[Rdo-list] rdoproject.org infra outage post-mortem

Fri Mar 11 14:39:34 UTC 2016

On 3/11/2016 3:34 PM, Tristan Cacqueray wrote:
> On 03/11/2016 09:07 AM, Fabio M. Di Nitto wrote:
>>
>>
>> On 3/11/2016 8:01 AM, Alan Pevec wrote:
>>> 10.03.2016 20:54, Tristan Cacqueray wrote:
>>>> Hello folks,
>>>>
>>>> here is a little note about what happened... The underlying cloud
>>>> (called rcip-dev) experienced an outage related to rabbitmq cluster
>>>> inconsitency:
>>>> * No service was not able to connect to rabbitmq on port 5672
>>>> * Restarting controllers didn't helped until the rabbitmq cluster was
>>>>   killed and recreated.
>>>> * From that point, qrouter lost the VIP and no VRRP packets was sent.
>>>> * Restarting the controller one by one after cleaning rabbitmq cluster
>>>>   solved that issue.
>>>>
>>>> Timeline:
>>>> * 00:00 UTC: API started to timeout
>>>> * 17:30 UTC: Network connections was lost
>>>> * 18:15 UTC: Network connectivity restored
>>>>
>>>> Services' API and instances are now nominals.
>>>> Special kudos to Cédric Lecomte for fixing the cloud and saving the day!
>>>
>>> Thanks Tristan and Cedric!
>>> Dogfooding is important so we can improve what we ship.
>>> Do you do have any logs that we could give to Fabio and his team to
>>> analyze what happened with those crazy wabbits, so we might get it fixed
>>> and avoided in the future?
>>
>> If you could please escalate the issue in a bugzilla and assign it to Petr.
>>
> 
> Unfortunately there are no obvious steps to reproduce beside using
> nodepool (which is quite good at loading openstack service...).
> 

That is fine, we can survive without reproducer hopefully.

> 
>> We need sosreports from the nodes involved in the accident and there
>> should be potentially rabbitmq core dumps (but I can´t remember the
>> location tho).
>>
> 
> I couldn't find any coredump on controllers (using find / -xdev -iname
> "*core*" -type f), and I don't know the plateform settings enough to use
> sosreports now.

Ok can we find somebody to just run sosreport? or provide access to the
env as alternative?

> 
> 
> TL;DR; imo the first real issue is rabbit cluster didn't checked service
> availability and was unable to report connection error to the service.
> 
> Then the second issue seems to be the shuffle strategy of
> oslo_messaging, in this case, even though only one controller had a
> rabbitmq issue, services seemed to always choose the same controller.
> 
> This really needs manual testing to better understand why services
> doesn't recover easily of such failure and how to fix it.
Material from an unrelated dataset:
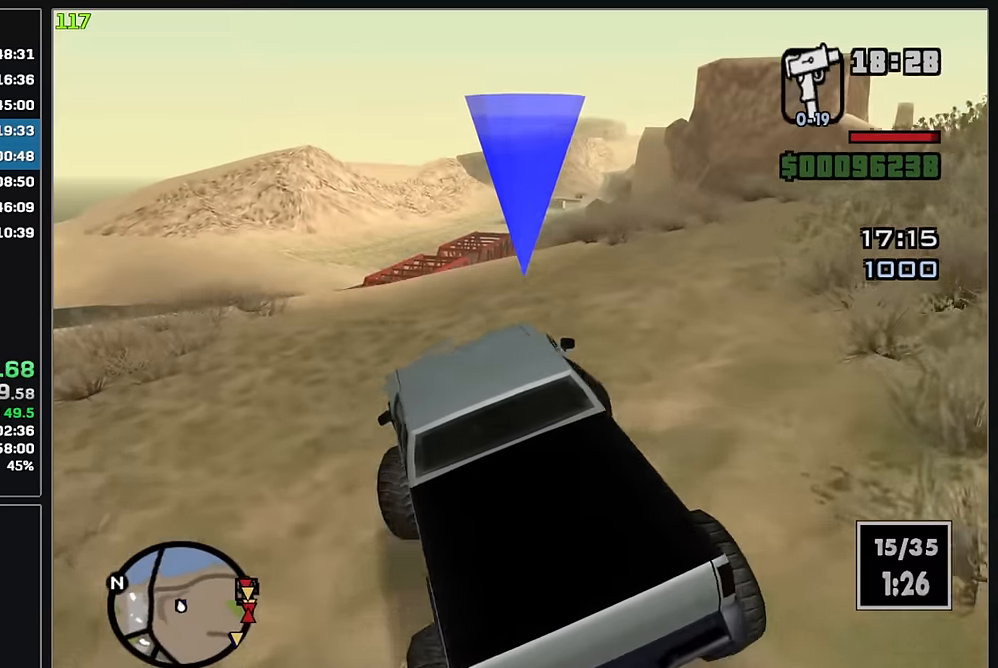
{"keys": ["w"], "mouse": [], "events": []}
We are aware of many of those issues, but most of them have been fixed
already and starting from sosreports we can figure out what packages are
installed on the systems, if they need to be updates, every config for
every service and validate if they are optimal etc. etc.

I understand you are trying to be helpful and I appreciate it, but those
logs are not enough.

Thanks
Fabio